61 Fla. L. Rev. 99 (2009) | | | |

ABSTRACT :: When should a civilian seller of goods who delays delivery or cancels altogether under a wartime contract be able to claim excuse under U.C.C. Article 2? The unprecedented extent of the U.S. military’s use of contractors abroad calls for a rethinking of U.C.C. impracticability, as private parties face wartime risks once encountered solely by the government. The traditional approach typically denies the seller the right to excuse the failure of delivery in instances where the wartime risk might be categorized as foreseeable or is expressly or impliedly allocated to the seller. This analysis forces a dilemma upon the seller facing threats of serious injury or death. At the same time, the civilian seller typically does not enjoy the same privileges regarding use of force that government provisioners once exercised. This Article proposes a new paradigm-one that would hold sellers to deliver goods in most circumstances, but would make excuse available to sellers through an analysis of functions that are inherently governmental.
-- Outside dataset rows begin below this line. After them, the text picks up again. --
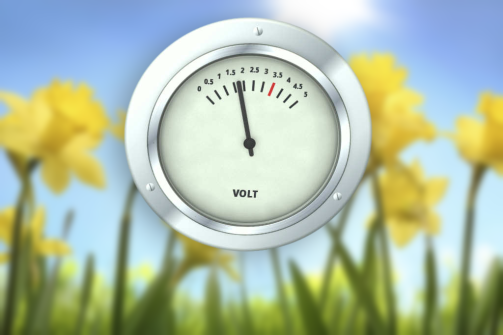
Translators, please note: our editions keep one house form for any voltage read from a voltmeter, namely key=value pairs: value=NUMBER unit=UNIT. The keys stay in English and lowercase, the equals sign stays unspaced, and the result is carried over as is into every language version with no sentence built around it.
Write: value=1.75 unit=V
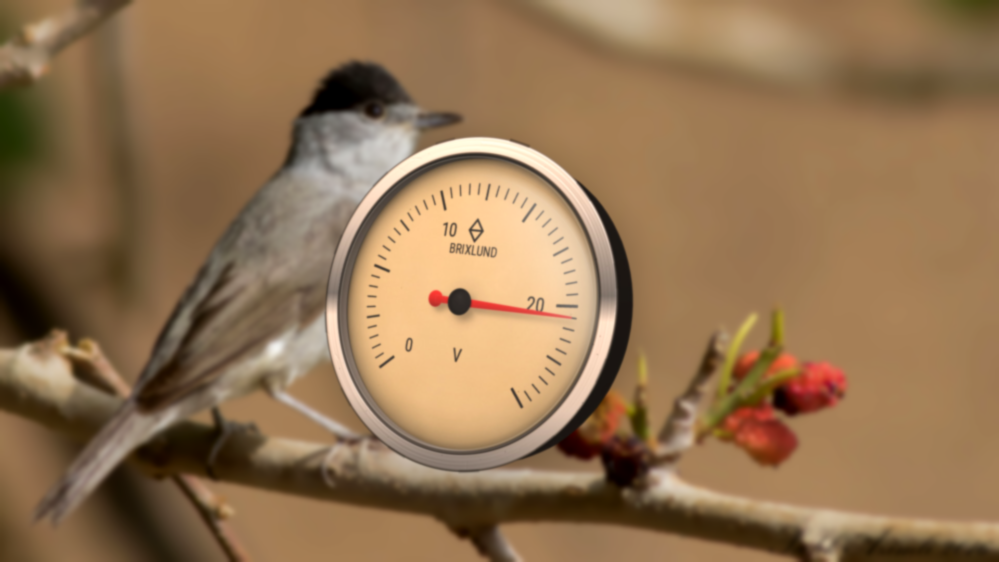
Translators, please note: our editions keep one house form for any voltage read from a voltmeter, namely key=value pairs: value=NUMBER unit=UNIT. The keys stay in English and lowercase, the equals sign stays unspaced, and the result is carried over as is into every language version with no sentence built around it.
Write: value=20.5 unit=V
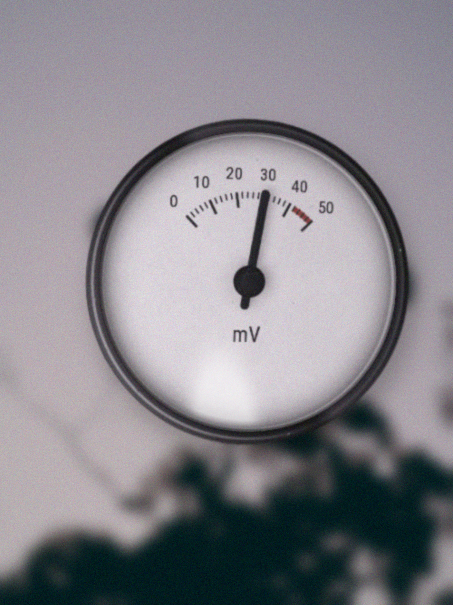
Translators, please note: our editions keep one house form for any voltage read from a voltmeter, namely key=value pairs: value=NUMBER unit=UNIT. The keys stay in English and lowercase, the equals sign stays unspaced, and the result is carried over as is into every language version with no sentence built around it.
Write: value=30 unit=mV
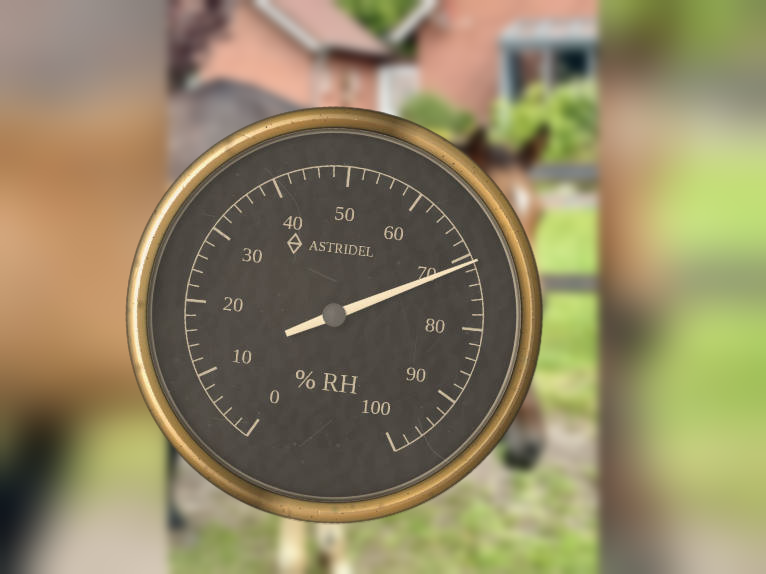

This analysis grants excuse where the risks associated with wartime contingencies requiring a military response are inherently governmental and, therefore, remain with the government. The rationale balances the interests of civilians performing wartime contracts and the military’s need for goods and control of the wartime theater that would warrant excusing contractors during wartime from performance in cases of extreme hazard to a contractor’s employees.